THE disgruntlement expressed by many Morrisons shareholders over the severance package awarded to former chief executive Dalton Philips is entirely understandable.
Such sentiment, which saw votes cast against the award at yesterday’s annual meeting, is shared by a British public at large which has grown tired of seeing departing top executives pocket eye-watering pay-offs.
Those who achieve success in a high-pressured business environment, creating considerable value for shareholders in doing so, deserve to be financially recognised for their work. In the case of Mr Philips, however, it appears to be yet another reward for failure.
Under his stewardship, the Bradford-based retailer (and its investors) endured a torrid time as profits slumped. Yet he is still set to be awarded a bumper package worth £3m, including more than half-a-million pounds in bonus payments.
This is sadly part of the increasingly depressing modern-day merry-go-round which sees corporate figures walk away with severance packages beyond the wildest dreams of those whose hard-earned money is used to fund them. It is a process that started with Fred “The Shred” Goodwin and has continued ever since.
It is a fallacy that these telephone number packages have to be offered in order to secure the cream of the crop, as it is often clear from their subsequent performance that these individuals are not nearly as good as they, and others, seem to think.
In the case of Mr Philips, it is a pity that his performance while in the job was not as impressive as his apparent talent when it came to negotiating the financial package he received for it.
The good news is that new chief executive David Potts appears to be making a far better fist of reversing the chain’s decline, recording a return to profit this week and yesterday securing the public backing of Sir Ken Morrison himself.
The reinvention of the WI
THERE WAS a touch of irony in the sight of the Queen cutting a specially-created cake to mark the centenary of the Women’s Institute – the organisation she joined in 1943 and now serves as honorary president.
For while the WI was long associated with bake sales and knitting, the modern face of this institution is far removed from the “jam
and Jerusalem” image of yore. The organisation is going from strength to strength with new branches opening every month, attracting women in their 20s and 30s as well as the recently retired. The Duchess of Cambridge is said to be keen to join her local branch.
Crafts may still be on the agenda but so too are less typical activities. Leeds is home to Buns & Roses, a younger WI which alongside crochet and knitting offers members the chance to learn bricklaying and street dance.
It is hard not to think that this reinvention owes a great deal to a group of women from North Yorkshire. More than 15 years ago, members of the Rylstone and District WI famously created a risque – and much imitated – calendar to raise money after one of their husbands was diagnosed with non-Hodgkin lymphoma and later died from the illness.

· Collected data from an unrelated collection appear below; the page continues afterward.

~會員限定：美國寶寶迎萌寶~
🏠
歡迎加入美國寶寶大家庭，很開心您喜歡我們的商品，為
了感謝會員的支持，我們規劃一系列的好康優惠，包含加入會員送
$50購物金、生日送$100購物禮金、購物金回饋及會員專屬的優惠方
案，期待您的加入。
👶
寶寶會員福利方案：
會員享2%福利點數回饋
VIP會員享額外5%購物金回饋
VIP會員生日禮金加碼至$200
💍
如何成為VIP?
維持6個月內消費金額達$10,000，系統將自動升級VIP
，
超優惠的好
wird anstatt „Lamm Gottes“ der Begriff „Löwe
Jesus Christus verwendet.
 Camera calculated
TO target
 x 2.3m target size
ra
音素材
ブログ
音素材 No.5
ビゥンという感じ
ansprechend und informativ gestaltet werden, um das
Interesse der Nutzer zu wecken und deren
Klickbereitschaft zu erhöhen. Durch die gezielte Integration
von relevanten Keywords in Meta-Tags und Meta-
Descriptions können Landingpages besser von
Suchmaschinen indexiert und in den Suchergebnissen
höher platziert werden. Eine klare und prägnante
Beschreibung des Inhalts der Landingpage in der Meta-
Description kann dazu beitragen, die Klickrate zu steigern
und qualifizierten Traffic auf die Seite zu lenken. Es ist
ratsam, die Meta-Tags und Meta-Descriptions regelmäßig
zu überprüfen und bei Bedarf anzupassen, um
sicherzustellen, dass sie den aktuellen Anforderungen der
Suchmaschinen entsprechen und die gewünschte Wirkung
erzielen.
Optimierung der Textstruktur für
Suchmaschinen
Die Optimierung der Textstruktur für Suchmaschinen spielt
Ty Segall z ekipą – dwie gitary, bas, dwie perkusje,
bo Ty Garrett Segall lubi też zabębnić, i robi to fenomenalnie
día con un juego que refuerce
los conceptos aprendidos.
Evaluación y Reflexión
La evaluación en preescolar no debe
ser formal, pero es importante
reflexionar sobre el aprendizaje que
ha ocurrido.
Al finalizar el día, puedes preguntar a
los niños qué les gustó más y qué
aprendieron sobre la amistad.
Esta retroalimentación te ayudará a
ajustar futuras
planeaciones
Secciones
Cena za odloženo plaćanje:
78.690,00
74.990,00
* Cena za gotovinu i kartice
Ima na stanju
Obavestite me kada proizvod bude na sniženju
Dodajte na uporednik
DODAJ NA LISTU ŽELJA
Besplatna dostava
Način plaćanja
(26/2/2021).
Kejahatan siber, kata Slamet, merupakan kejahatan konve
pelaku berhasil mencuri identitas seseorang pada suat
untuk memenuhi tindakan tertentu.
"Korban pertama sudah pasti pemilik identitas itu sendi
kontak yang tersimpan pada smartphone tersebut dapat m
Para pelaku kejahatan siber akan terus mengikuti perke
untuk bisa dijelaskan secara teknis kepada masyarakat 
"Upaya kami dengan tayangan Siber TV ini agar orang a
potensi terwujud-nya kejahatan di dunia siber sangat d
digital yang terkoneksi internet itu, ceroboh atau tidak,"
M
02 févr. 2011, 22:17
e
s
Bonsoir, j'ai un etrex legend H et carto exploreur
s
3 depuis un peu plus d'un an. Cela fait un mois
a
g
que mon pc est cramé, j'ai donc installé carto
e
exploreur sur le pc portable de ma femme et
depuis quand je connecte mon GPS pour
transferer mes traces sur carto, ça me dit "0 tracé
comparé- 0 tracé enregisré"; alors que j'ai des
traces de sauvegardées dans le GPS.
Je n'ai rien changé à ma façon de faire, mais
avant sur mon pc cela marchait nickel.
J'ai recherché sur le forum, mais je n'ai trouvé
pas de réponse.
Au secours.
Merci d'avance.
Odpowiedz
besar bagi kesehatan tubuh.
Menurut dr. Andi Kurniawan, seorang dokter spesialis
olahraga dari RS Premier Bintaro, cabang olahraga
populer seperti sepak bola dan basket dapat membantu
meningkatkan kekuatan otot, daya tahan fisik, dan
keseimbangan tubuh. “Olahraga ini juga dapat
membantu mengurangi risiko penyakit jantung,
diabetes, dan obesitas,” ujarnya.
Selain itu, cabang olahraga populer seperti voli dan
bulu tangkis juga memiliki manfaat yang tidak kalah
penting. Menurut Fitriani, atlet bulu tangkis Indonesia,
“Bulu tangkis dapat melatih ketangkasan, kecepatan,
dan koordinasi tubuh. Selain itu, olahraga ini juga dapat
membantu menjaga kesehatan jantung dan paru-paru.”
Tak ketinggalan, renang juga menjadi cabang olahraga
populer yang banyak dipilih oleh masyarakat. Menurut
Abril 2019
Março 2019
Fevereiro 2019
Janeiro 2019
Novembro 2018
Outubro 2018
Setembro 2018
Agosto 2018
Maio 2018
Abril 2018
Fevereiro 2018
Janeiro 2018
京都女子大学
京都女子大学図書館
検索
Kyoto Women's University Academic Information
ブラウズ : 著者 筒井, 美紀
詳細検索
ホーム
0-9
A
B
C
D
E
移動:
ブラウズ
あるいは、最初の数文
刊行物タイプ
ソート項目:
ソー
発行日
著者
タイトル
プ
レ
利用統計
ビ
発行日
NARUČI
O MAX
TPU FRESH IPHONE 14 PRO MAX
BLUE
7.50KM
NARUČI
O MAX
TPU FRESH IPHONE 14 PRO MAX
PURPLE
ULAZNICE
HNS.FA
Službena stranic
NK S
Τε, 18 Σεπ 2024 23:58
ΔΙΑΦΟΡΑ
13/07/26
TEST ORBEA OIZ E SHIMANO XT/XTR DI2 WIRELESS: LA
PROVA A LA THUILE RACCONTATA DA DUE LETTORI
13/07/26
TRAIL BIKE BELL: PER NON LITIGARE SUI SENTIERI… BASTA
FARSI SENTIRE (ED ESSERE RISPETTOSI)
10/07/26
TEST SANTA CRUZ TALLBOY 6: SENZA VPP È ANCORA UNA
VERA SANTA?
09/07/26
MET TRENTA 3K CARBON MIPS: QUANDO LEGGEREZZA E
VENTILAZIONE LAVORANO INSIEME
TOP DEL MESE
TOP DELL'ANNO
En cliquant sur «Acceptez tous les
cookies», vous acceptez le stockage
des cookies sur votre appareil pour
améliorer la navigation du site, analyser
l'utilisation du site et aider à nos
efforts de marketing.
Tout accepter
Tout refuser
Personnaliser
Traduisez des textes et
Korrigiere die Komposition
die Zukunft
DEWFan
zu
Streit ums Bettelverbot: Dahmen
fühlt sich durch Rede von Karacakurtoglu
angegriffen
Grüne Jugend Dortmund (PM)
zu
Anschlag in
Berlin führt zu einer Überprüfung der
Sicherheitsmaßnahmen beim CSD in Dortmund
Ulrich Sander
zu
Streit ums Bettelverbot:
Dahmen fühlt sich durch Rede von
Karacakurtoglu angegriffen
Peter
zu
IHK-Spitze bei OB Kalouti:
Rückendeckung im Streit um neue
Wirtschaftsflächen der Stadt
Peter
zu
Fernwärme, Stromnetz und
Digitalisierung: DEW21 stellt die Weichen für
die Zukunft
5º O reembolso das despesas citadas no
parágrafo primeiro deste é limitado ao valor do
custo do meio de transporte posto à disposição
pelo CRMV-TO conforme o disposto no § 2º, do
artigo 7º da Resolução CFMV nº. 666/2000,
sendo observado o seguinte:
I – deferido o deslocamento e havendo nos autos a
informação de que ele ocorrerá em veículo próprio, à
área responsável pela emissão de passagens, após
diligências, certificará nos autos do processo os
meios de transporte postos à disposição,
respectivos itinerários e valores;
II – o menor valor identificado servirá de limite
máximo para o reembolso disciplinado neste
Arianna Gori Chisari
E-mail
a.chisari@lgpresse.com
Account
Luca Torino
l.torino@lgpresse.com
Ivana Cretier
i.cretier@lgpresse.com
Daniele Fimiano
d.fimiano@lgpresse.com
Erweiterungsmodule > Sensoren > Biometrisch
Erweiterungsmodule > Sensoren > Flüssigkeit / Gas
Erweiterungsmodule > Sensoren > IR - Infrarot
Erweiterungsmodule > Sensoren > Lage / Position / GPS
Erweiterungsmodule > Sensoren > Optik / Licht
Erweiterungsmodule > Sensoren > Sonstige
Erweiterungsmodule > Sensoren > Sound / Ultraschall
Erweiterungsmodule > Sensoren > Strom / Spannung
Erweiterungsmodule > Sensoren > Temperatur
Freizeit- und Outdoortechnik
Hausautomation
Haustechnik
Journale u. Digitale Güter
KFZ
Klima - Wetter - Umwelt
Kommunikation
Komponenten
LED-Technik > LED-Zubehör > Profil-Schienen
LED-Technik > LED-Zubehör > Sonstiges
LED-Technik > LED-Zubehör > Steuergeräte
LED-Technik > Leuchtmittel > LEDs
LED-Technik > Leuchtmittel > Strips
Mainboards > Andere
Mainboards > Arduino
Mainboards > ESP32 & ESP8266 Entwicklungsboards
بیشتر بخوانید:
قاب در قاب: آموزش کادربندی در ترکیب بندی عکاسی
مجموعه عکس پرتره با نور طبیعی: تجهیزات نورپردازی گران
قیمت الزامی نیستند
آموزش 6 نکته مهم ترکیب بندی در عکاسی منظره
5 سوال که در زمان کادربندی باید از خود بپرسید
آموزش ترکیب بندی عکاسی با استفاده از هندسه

Their story was immortalised in the hit film Calendar Girls and is now set to be turned into a musical.
This capacity to reinvent itself and appeal to new generations of women – while retaining the unique spirit which saw it back the campaign for the female vote and memorably slow handclap Tony Blair – cements the WI’s status as a modern-day success story that other organisations would do well to follow.
English World Cup
Switch would be symbolic move
THE DECISION by Fifa to award a World Cup to a country where summer temperatures exceed 50 degrees provoked less astonishment than it should for the simple reason that many believed, rightly or wrongly, that the vote was rigged.
That question will now be considered by investigators whose exposure of alleged corruption has already triggered the resignation of president Sepp Blatter, who many believe to be the rotten head of a thoroughly rotten governing body.
If sufficient evidence is discovered that leads to Qatar being stripped of its right to stage the 2022 tournament then England, quite rightly, has asked to
be considered as an alternative host.
Indeed, given that recent allegations have cast such a heavy cloud over world football that it effectively finds itself having to start again, it would be entirely fitting if the symbolic decision was made to do so in the country that gave the sport to the globe.